Uma das pessoas presas foi Roberto Rodrigues de Lima, ele mesmo um “usuário externo”. Em seu nome, havia R$ 69 milhões em emendas do orçamento secreto – sem que estivesse claro qual era o parlamentar interessado.

A PF já havia realizado outras operações para apurar desvios ligados ao orçamento secreto em verbas destinadas para educação e saúde em Rio Largo (AL) e para obras de pavimentação em cidades do Maranhão. Há outras investigações em andamento.

Qual é o envolvimento de Bolsonaro no orçamento secreto

Bolsonaro foi eleito em 2018 com um discurso de que não repetiria as práticas adotadas por presidentes anteriores para construir e manter coalizões governamentais no Congresso, o que ele chamava de “velha política”.

Ao assumir o poder, porém, ele percebeu que seria difícil governar só com o respaldo de seus eleitores, sem negociar apoios de deputados e senadores. Em 2019, ele teve uma taxa de sucesso legislativo no Congresso de 31%, a menor desde a redemocratização, segundo levantamento do Observatório do Legislativo Brasileiro (OLB). Essa taxa mede o êxito do governo na transformação dos projetos de sua autoria em norma.

Para reverter esse cenário, Bolsonaro começou a abrir espaço no governo a políticos do Centrão e deu aval à criação da nova regra para as emendas de relator, que resultou no orçamento secreto.

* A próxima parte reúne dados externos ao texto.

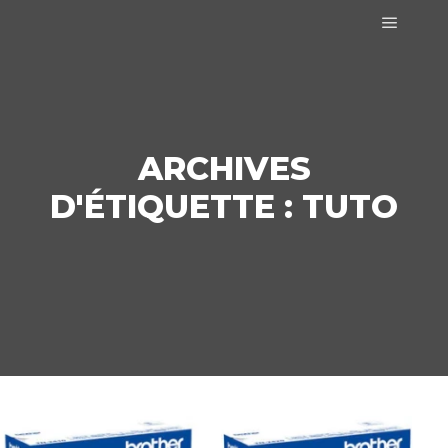
Menu pr
ARCHIVES
D'ÉTIQUETTE :
TUTO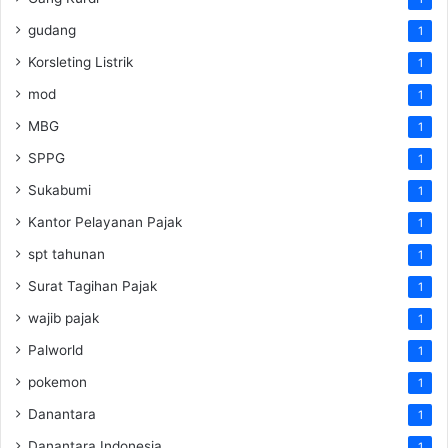
gudang
1
Korsleting Listrik
1
mod
1
MBG
1
SPPG
1
Sukabumi
1
Kantor Pelayanan Pajak
1
spt tahunan
1
Surat Tagihan Pajak
1
wajib pajak
1
Palworld
1
pokemon
1
Danantara
1
Danantara Indonesia
1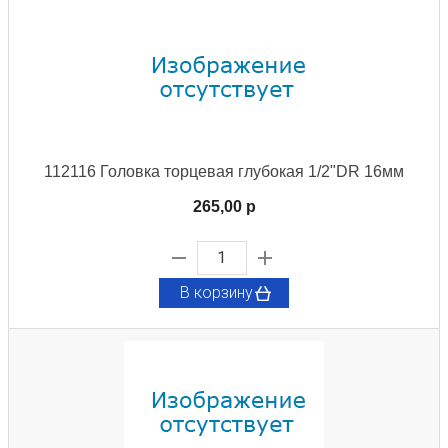
112116 Головка торцевая глубокая 1/2"DR 16мм
265,00 p
В корзину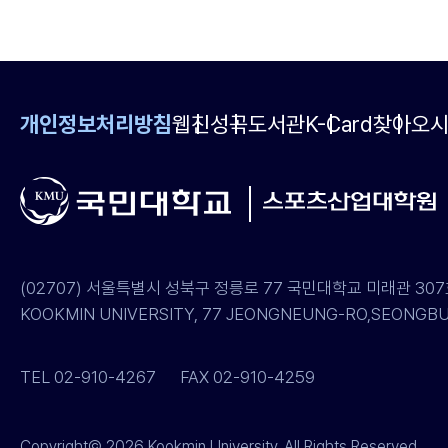
개인정보처리방침
웹진
성곡도서관
K-Card
찾아오
(02707) 서울특별시 성북구 정릉로 77 국민대학교 미래관 3
KOOKMIN UNIVERSITY, 77 JEONGNEUNG-RO,SEONGBUK
TEL 02-910-4267
FAX 02-910-4259
Copyright© 2026 Kookmin University. All Rights Reserved.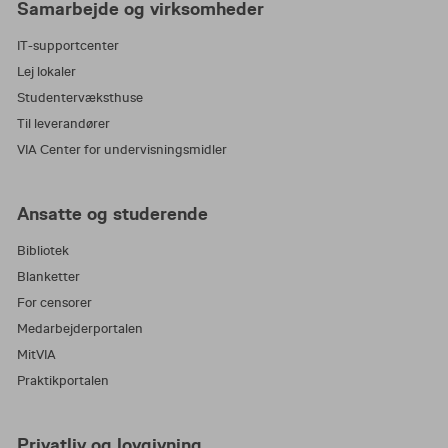
Samarbejde og virksomheder
IT-supportcenter
Lej lokaler
Studentervæksthuse
Til leverandører
VIA Center for undervisningsmidler
Ansatte og studerende
Bibliotek
Blanketter
For censorer
Medarbejderportalen
MitVIA
Praktikportalen
Privatliv og lovgivning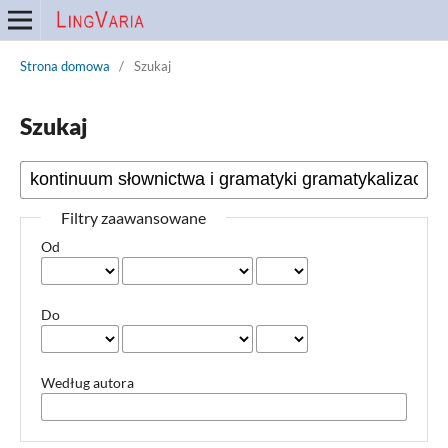
Strona domowa
/
Szukaj
Szukaj
Filtry zaawansowane
Od
Do
Według autora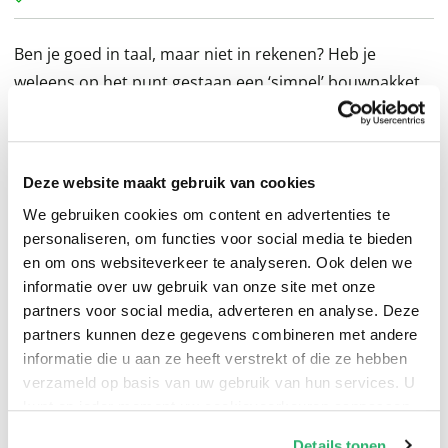
Ben je goed in taal, maar niet in rekenen? Heb je
weleens op het punt gestaan een ‘simpel’ bouwpakket
na urenlang gehannes uit het raam te gooien? Kun je
zelfs in het huis van je beste vrienden de wc niet
vinden? Dan ben je waarschijnlijk een Taaldenker,
Deze website maakt gebruik van cookies
iemand die uitstekend uit zijn woorden komt, maar in
We gebruiken cookies om content en advertenties te
de visuele wereld vaak letterlijk kan verdwalen.
personaliseren, om functies voor social media te bieden
Er zijn veel meer ‘talenknobbels met een rekendeuk’ (in
en om ons websiteverkeer te analyseren. Ook delen we
jargon: non-verbale leerstoornis) dan gedacht: bijna
informatie over uw gebruik van onze site met onze
80.000 kinderen in het primair onderwijs alleen al. En
partners voor social media, adverteren en analyse. Deze
dat terwijl er in de klassen steeds meer filmpjes en
partners kunnen deze gegevens combineren met andere
informatie die u aan ze heeft verstrekt of die ze hebben
plaatjes worden gebruikt. Deze leerlingen kunnen
verzameld op basis van uw gebruik van hun services. U
succesvolle advocaten, schrijvers en cabaretiers
kunt op ieder moment uw cookievoorkeuren aanpassen
worden, maar ook buiten de boot vallen.
op onze
cookiebeleid pagina
.
In
Welkom bij de Taalclub
vind je alles wat je wilt weten
Details tonen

Ao fazer isso, Bolsonaro garantiu apoio do Congresso ao seu governo e proteção contra um eventual processo de impeachment. Por outro lado, abriu mão do poder de decidir o destino de uma parte relevante das verbas públicas disponíveis.

Os maiores beneficiários das emendas de relator eram integrantes da base de apoio a Bolsonaro no Congresso. Esses parlamentares, por sua vez, capitalizaram politicamente a destinação dessas verbas em suas campanhas eleitorais e no apoio aos seus candidatos, como ao próprio Bolsonaro.

Após perder as eleições, testemunhar a debandada de ex-aliados do Centrão e enfrentar dificuldade para fechar as contas do governo, Bolsonaro encaminhou em novembro ao Congresso um projeto de lei para remanejar os recursos das emendas de relator para despesas obrigatórias previstas no Orçamento deste ano.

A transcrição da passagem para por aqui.